LEO BRAUDY: We are. We’re running it. I think that’s my-probably my most optimistic view. We are running it. Other people put it together, other people set it in motion, but we give it all the energy and we can turn it off, too. We really have that power. We can be flimflammed for a while, but not in the long run.

BILL MOYERS: You don’t seem very cynical about this.

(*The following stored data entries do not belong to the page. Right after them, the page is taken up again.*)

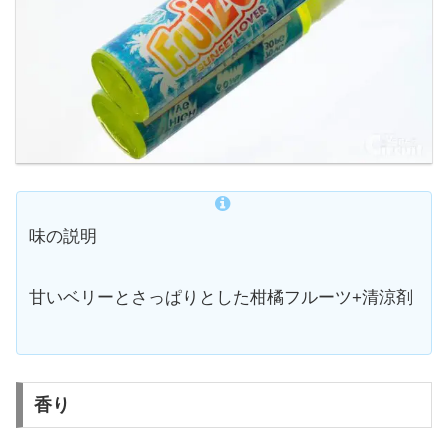
味の説明
甘いベリーとさっぱりとした柑橘フルーツ+清涼剤
香り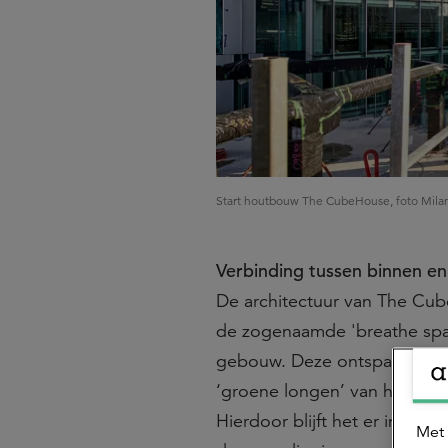
Start houtbouw The CubeHouse, foto Mil
Verbinding tussen binnen en
De architectuur van The Cu
de zogenaamde 'breathe spac
gebouw. Deze ontspannings-
‘groene longen’ van het geb
Hierdoor blijft het er in de
Met 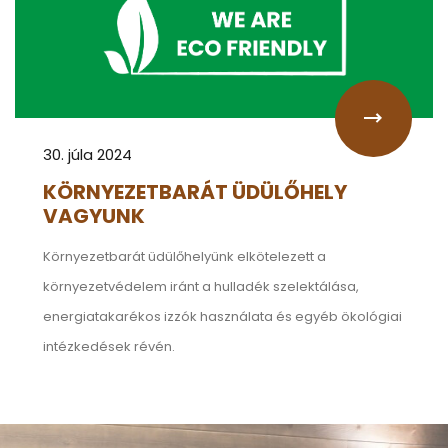
30. júla 2024
KÖRNYEZETBARÁT ÜDÜLŐHELY
VAGYUNK
Környezetbarát üdülőhelyünk elkötelezett a
környezetvédelem iránt a hulladék szelektálása,
energiatakarékos izzók használata és egyéb ökológiai
intézkedések révén.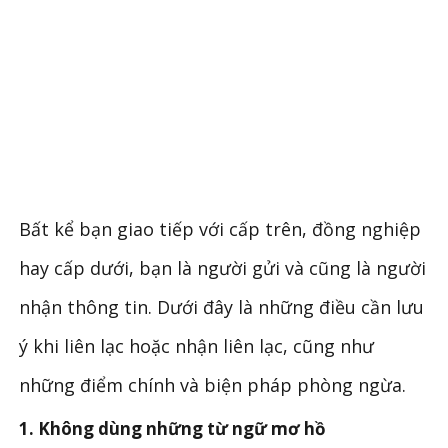
Bất kể bạn giao tiếp với cấp trên, đồng nghiệp
hay cấp dưới, bạn là người gửi và cũng là người
nhận thông tin. Dưới đây là những điều cần lưu
ý khi liên lạc hoặc nhận liên lạc, cũng như
những điểm chính và biện pháp phòng ngừa.
1. Không dùng những từ ngữ mơ hồ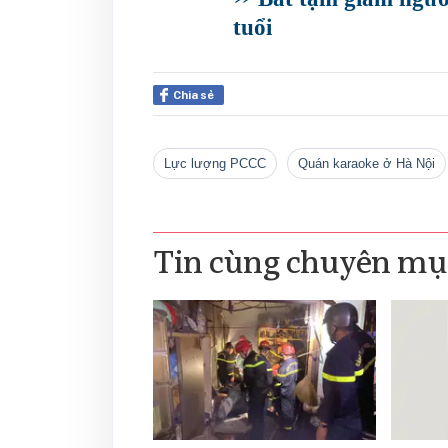
tuổi
Chia sẻ
lực lượng PCCC
quán karaoke ở Hà Nội
Tin cùng chuyên mụ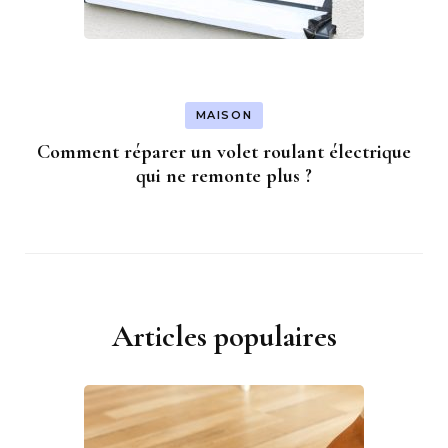
MAISON
Comment réparer un volet roulant électrique
qui ne remonte plus ?
Articles populaires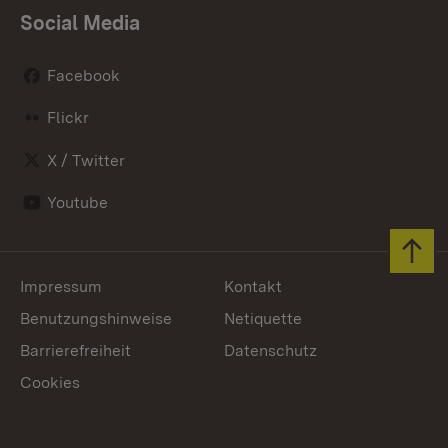
Social Media
Facebook
Flickr
X / Twitter
Youtube
Zum 
Impressum
Kontakt
Benutzungshinweise
Netiquette
Barrierefreiheit
Datenschutz
Cookies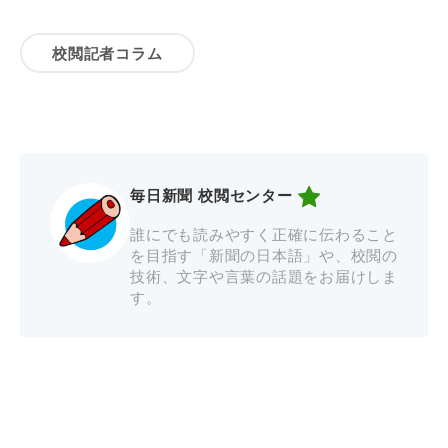
校閲記者コラム
毎日新聞 校閲センター
誰にでも読みやすく正確に伝わること
を目指す「新聞の日本語」や、校閲の
技術、文字や言葉の話題をお届けしま
す。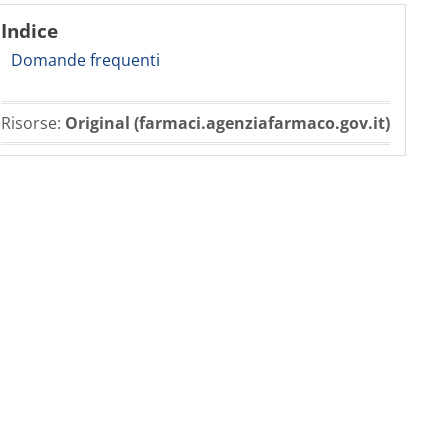
Indice
Domande frequenti
Risorse:
Original (farmaci.agenziafarmaco.gov.it)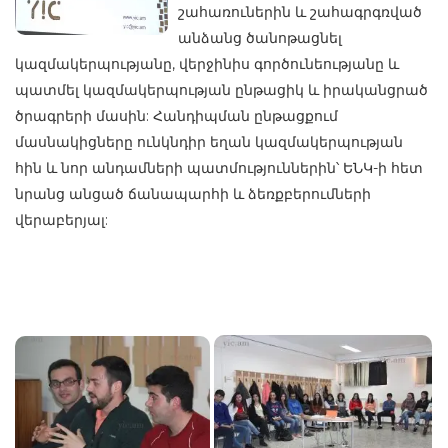
շահառուներին և շահագրգռված
անձանց ծանոթացնել
կազմակերպությանը, վերջինիս գործունեությանը և
պատմել կազմակերպության ընթացիկ և իրականցրած
ծրագրերի մասին: Հանդիպման ընթացքում
մասնակիցները ունկնդիր եղան կազմակերպության
հին և նոր անդամների պատմություններին՝ ԵՆԿ-ի հետ
նրանց անցած ճանապարհի և ձեռքբերումների
վերաբերյալ:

LEO BRAUDY: Well, I think the cynical position is the most normal position, and I think the problem with it is that it somehow assumes that there was, at some time, there was an Eden in which this wasn’t true. And the cynical position wishes that we were back then, that we weren’t so corrupt, that there wasn’t television or there wasn’t newspapers or whatever particular thing bothers the cynic the most. But I’m much more interested in how we deal with what’s happening right now, how we-

BILL MOYERS: When fame, with this explosion of fame-

LEO BRAUDY: -with the explosion of fame, how we understand it as part of what’s going on in our culture, and in a sense, how it’s unavoidable. I’m not-I don’t think it’s going to keep increasing and continually expanding its bounds necessarily, but on the other hand, we’re never-we’re not going to get smaller as a society, we’re not going to get less complex as a society. The modes of communication are going to become more and more elaborate. There’s going to be more and more information. So I think the challenge is to try to understand that, to figure out exactly how we can discern what’s valuable and what isn’t valuable. And especially when the topic of fame and image, a lot of negative things that happen, a lot of superficial and trivial things, but on the other hand, we’ve learned a lot about fame. We’ve learned a lot about the famous. And we keep paying that attention, and I think that’s part of true democracy.

BILL MOYERS: From his home in Los Angeles, this has been a conversation with Leo Braudy. I’m Bill Moyers.

This transcript was entered on May 18, 2015.